Slate examines the Comcast Experience--the world's largest HD LED screen--and why it's reminiscent of the Renaissance period.

The so-called Comcast Experience runs for 18 hours a day. Some of the segments are little vignettes--"like New Yorker cartoons," says Niles--featuring a recurring cast of Broadway actors, dancers, and acrobats in unusual situations: descending on window-washing platforms, doing back-flips, swimming. The figures appear completely lifelike, thanks to the high resolution of the Belgian-made 10-million-pixel screen. Sometimes the digital wall becomes a huge movie screen. The day I was there, I ! saw a view of Logan Circle, a Philadelphia landmark, as well as an uproarious clip from Flying Down to Rio, chorus girls dancing on airplane wings.

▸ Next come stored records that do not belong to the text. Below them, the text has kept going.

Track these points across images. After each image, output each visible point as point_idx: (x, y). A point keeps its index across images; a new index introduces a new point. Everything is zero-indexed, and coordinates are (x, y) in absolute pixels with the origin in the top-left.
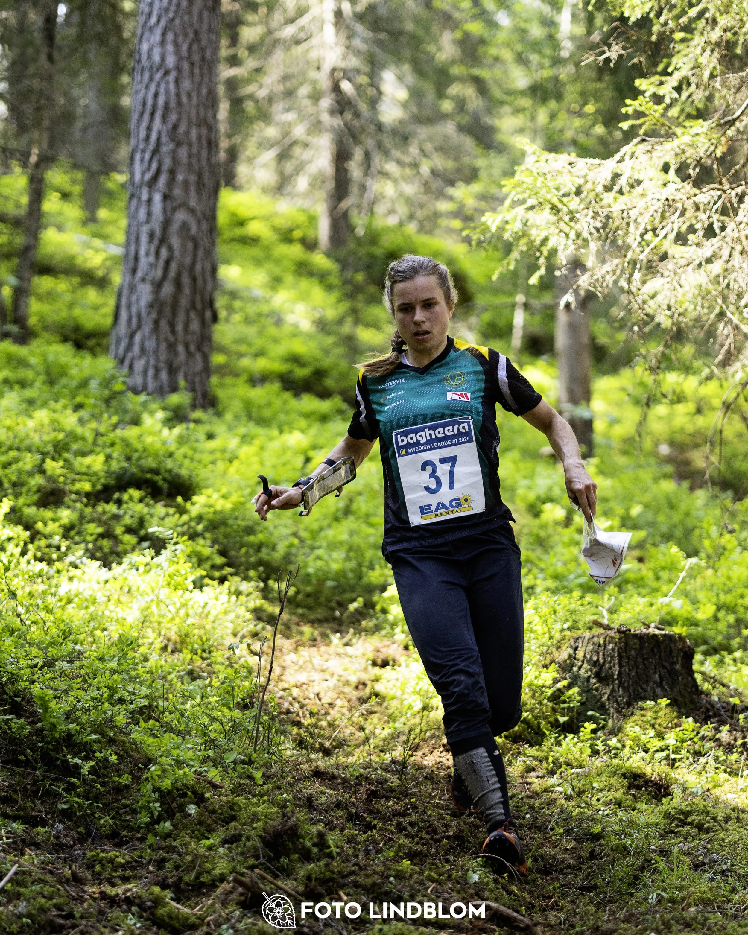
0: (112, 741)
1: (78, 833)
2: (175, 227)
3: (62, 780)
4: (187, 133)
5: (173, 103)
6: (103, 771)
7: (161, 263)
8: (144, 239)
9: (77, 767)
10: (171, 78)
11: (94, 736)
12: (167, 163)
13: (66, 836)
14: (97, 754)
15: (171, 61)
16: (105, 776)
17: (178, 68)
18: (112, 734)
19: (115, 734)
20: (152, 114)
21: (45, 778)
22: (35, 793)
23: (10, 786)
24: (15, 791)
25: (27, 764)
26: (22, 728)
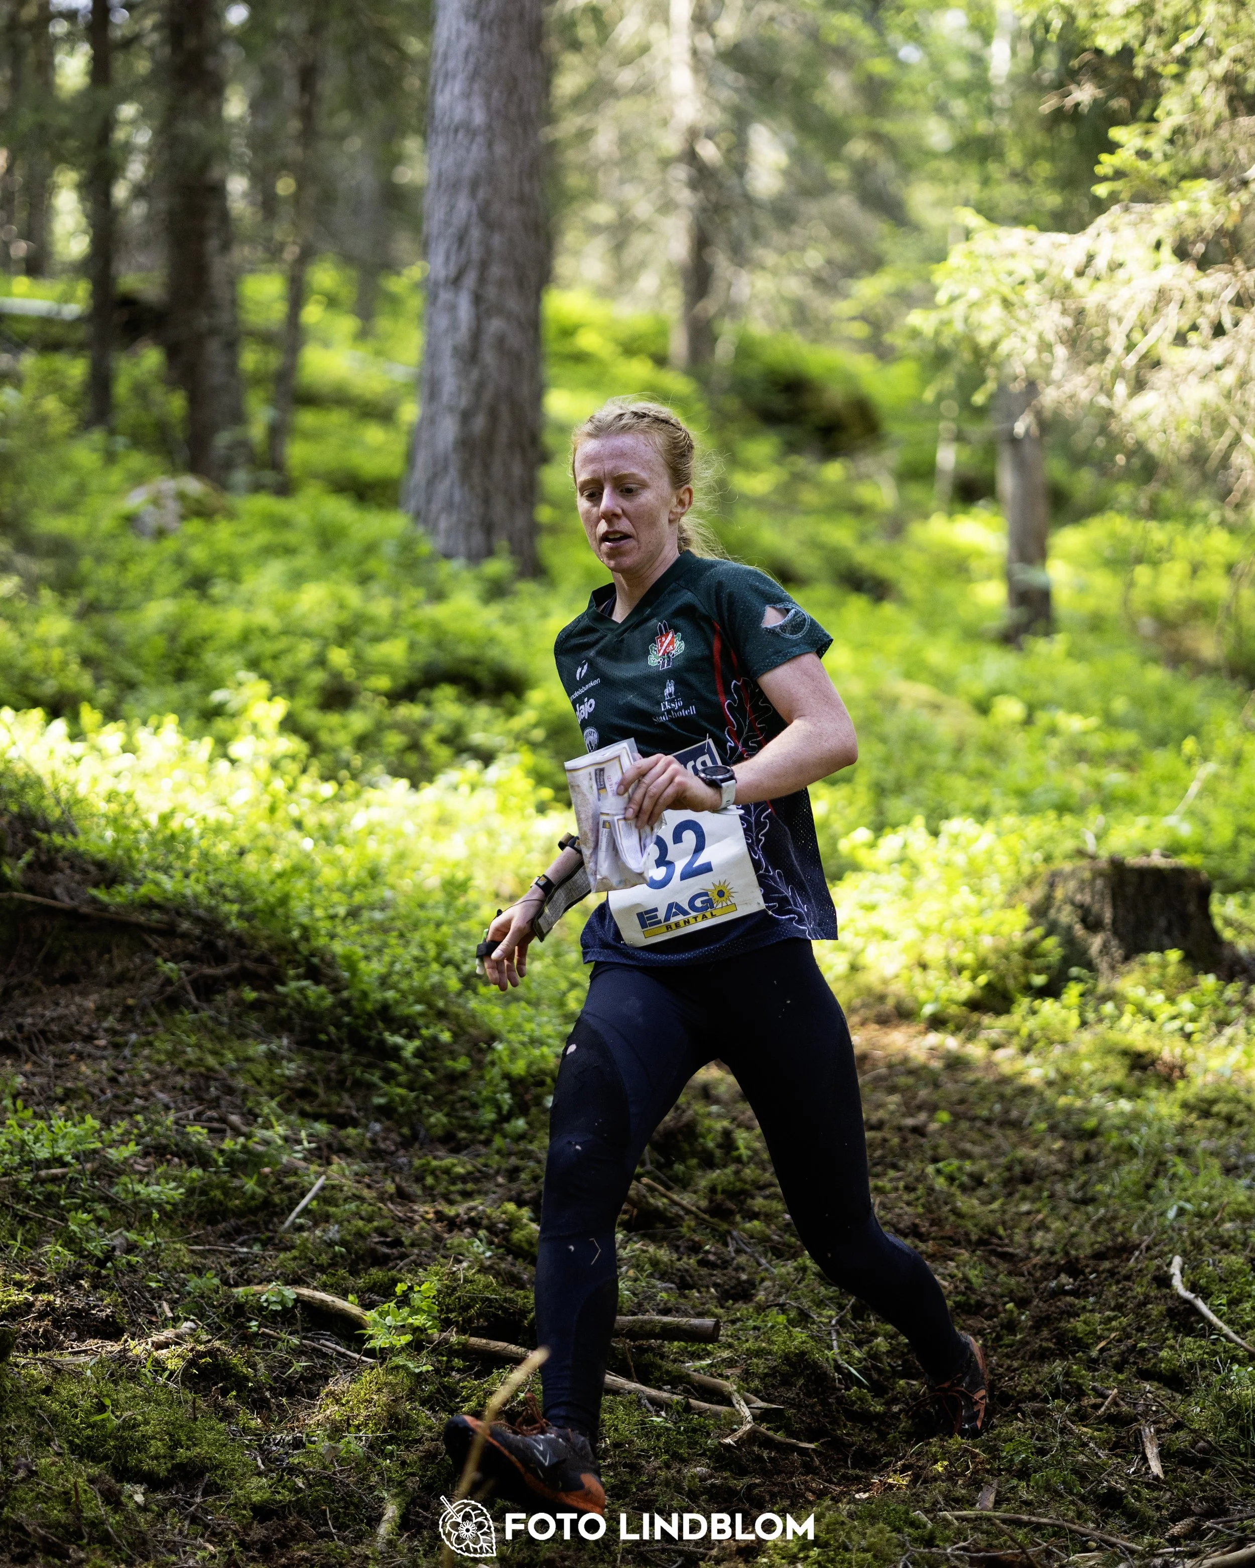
0: (442, 1015)
1: (401, 1135)
3: (377, 1066)
6: (431, 1053)
9: (397, 1049)
11: (419, 1008)
13: (385, 1139)
14: (424, 1031)
16: (435, 1060)
17: (490, 129)
18: (441, 1004)
19: (445, 1004)
21: (353, 1063)
22: (341, 1084)
23: (309, 1075)
24: (315, 1082)
25: (330, 1045)
26: (322, 997)
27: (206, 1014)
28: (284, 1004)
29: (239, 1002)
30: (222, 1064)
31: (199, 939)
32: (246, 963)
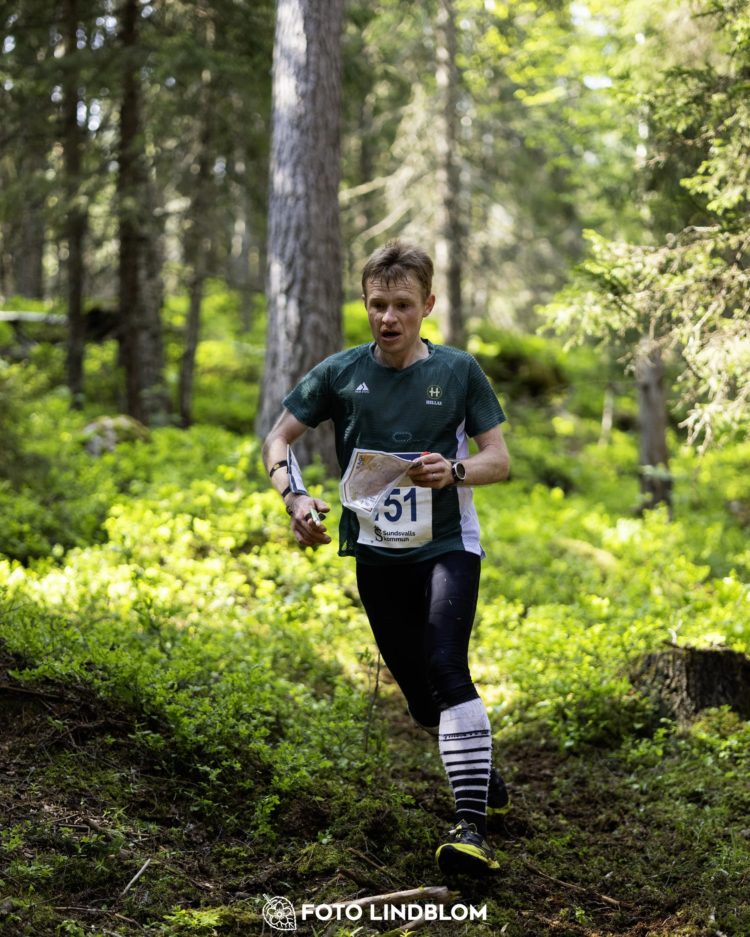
0: (237, 752)
1: (207, 831)
2: (308, 327)
3: (193, 786)
4: (316, 249)
5: (303, 223)
6: (229, 777)
7: (298, 357)
8: (282, 337)
9: (207, 774)
10: (301, 203)
11: (220, 747)
12: (300, 274)
13: (196, 834)
14: (224, 763)
15: (301, 189)
16: (231, 782)
17: (307, 195)
18: (236, 745)
19: (240, 746)
20: (287, 233)
21: (178, 784)
22: (170, 798)
23: (148, 792)
24: (152, 797)
25: (163, 773)
26: (158, 741)
27: (82, 753)
28: (134, 746)
29: (104, 745)
30: (90, 786)
31: (78, 704)
32: (110, 719)
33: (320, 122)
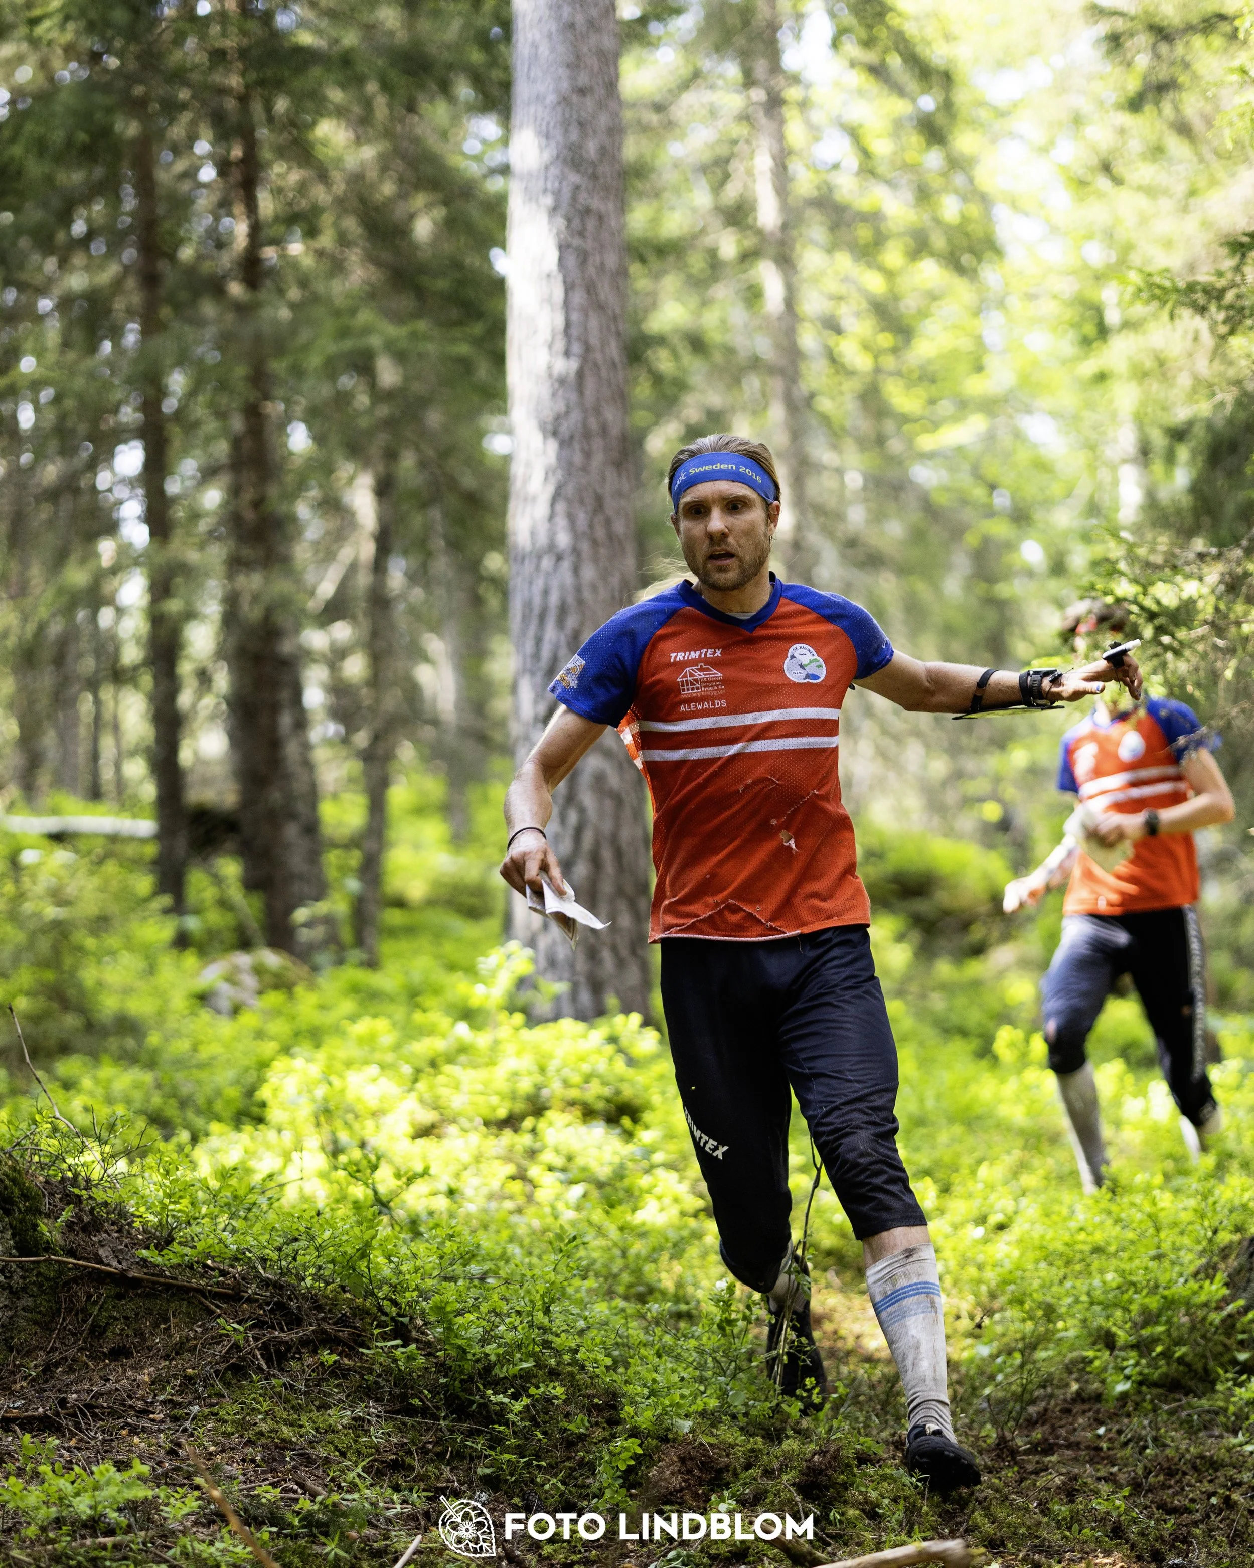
0: (553, 1373)
3: (479, 1432)
5: (571, 600)
6: (543, 1417)
9: (503, 1409)
10: (566, 565)
11: (525, 1363)
13: (493, 1510)
14: (533, 1391)
15: (564, 540)
16: (547, 1424)
17: (576, 551)
18: (552, 1361)
19: (558, 1365)
20: (542, 617)
21: (453, 1431)
22: (440, 1455)
23: (401, 1445)
24: (409, 1453)
25: (424, 1411)
26: (412, 1359)
27: (279, 1381)
28: (370, 1371)
29: (317, 1367)
30: (299, 1435)
31: (268, 1302)
32: (326, 1327)
33: (593, 424)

The Comcast Experience is a kinetic version of the wall and ceiling frescoes that were common in the Renaissance and likewise integrated art with architecture. Giant murals were also a feature of public buildings in the 1930s. Perhaps the greatest work of that period was Diego Rivera's mural, Man at the Crossroads, at Rockefeller Center, although Rivera's inclusion of Trotsky and Lenin insulted Nelson Rockefeller, who ordered the mural destroyed. Nobody would find the Comcast moving images insulting; they are more like Veronese's domestic frescoes--good-natured, quirky, and just plain fun.